Beter laat dan nooit, beste Mescaline. Het verhaal lezend, concludeer ik dat het voor Crachat nog tot op de dag van vandaag geen besluit heeft gekregen.
Een vers spoor van verstild bloed.
Een welgemeend gecondoleerd dus, tijdloos.
En ja, ik storm iedere zaterdag de nieuwe Donald Duck enthousiast tegenmoet. Jij toch ook?
§Crachàt : Bedankt voor jouw roerende tekst en tekening ter gelegenheid van de sterfdag van jouw vader.
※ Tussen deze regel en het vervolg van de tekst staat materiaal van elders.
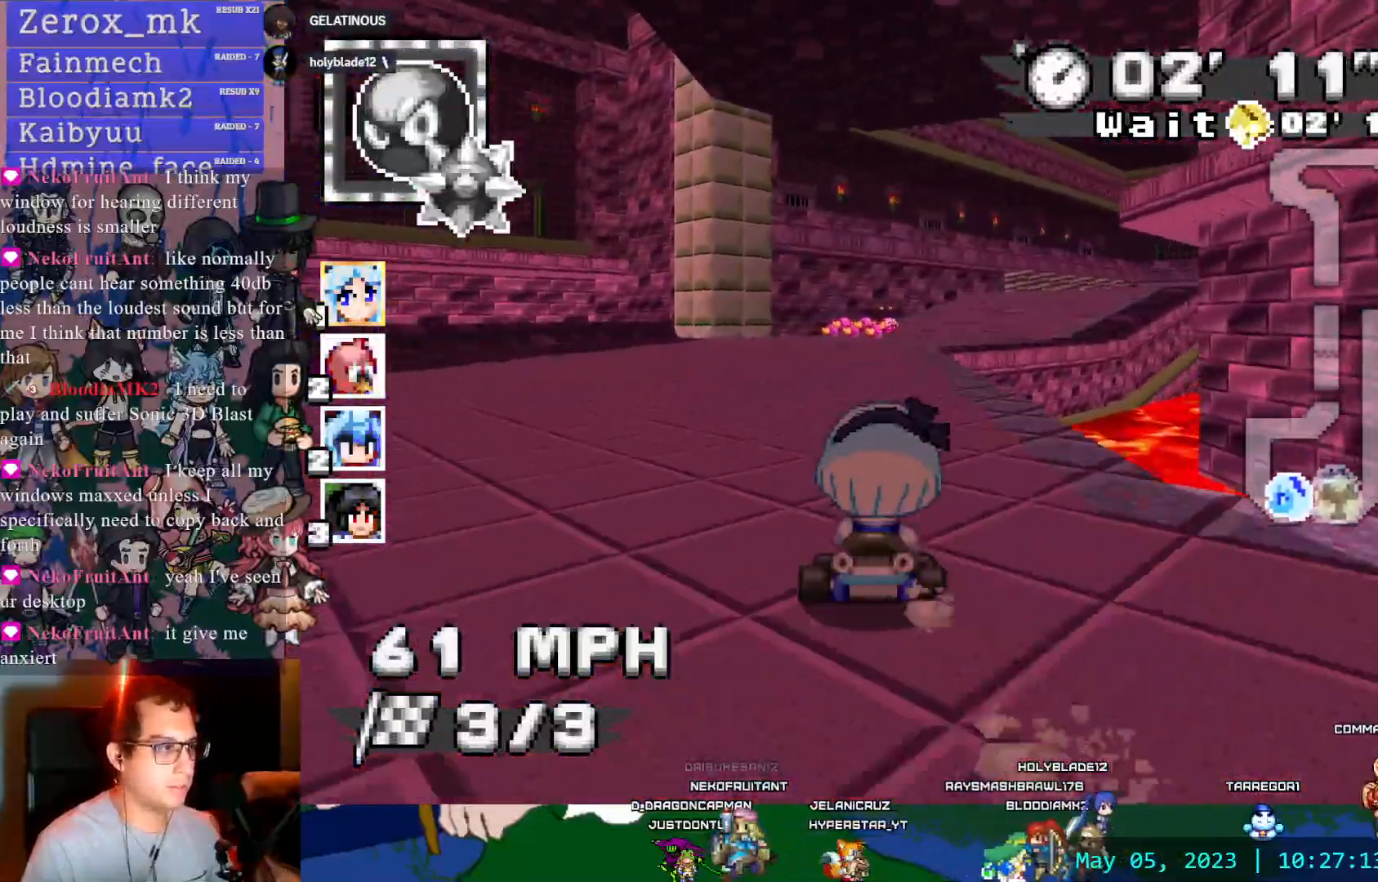
{"buttons": ["CROSS", "R1"], "left_stick": "left", "right_stick": "center", "events": [[117, "left_stick", "center"], [283, "left_stick", "left"]]}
Als nog mijn condoleance… Jouw woorden en de prachtige tekening brachten mij even terug bij het overlijden van mijn eigen vader, bijna zes jaar geleden.
Je hebt het op een prachtige manier opgeschreven, dusdanig dat het bijna het persoonlijke ontstijgt. Beslist geen ‘lifelog’ dus, in mijn beleving. De mooie, haast melancholieke tekening completeert dit wat ik toch zie als een postuum eerbetoon aan je vader. Ik wens je sterkte.
Ik heb dat ook met die tekening, hij trekt me aan maar geeft tegelijkertijd een ongemakkelijk gevoel. Ook in dit geval zegt de tekening meer dan de 1000 woorden…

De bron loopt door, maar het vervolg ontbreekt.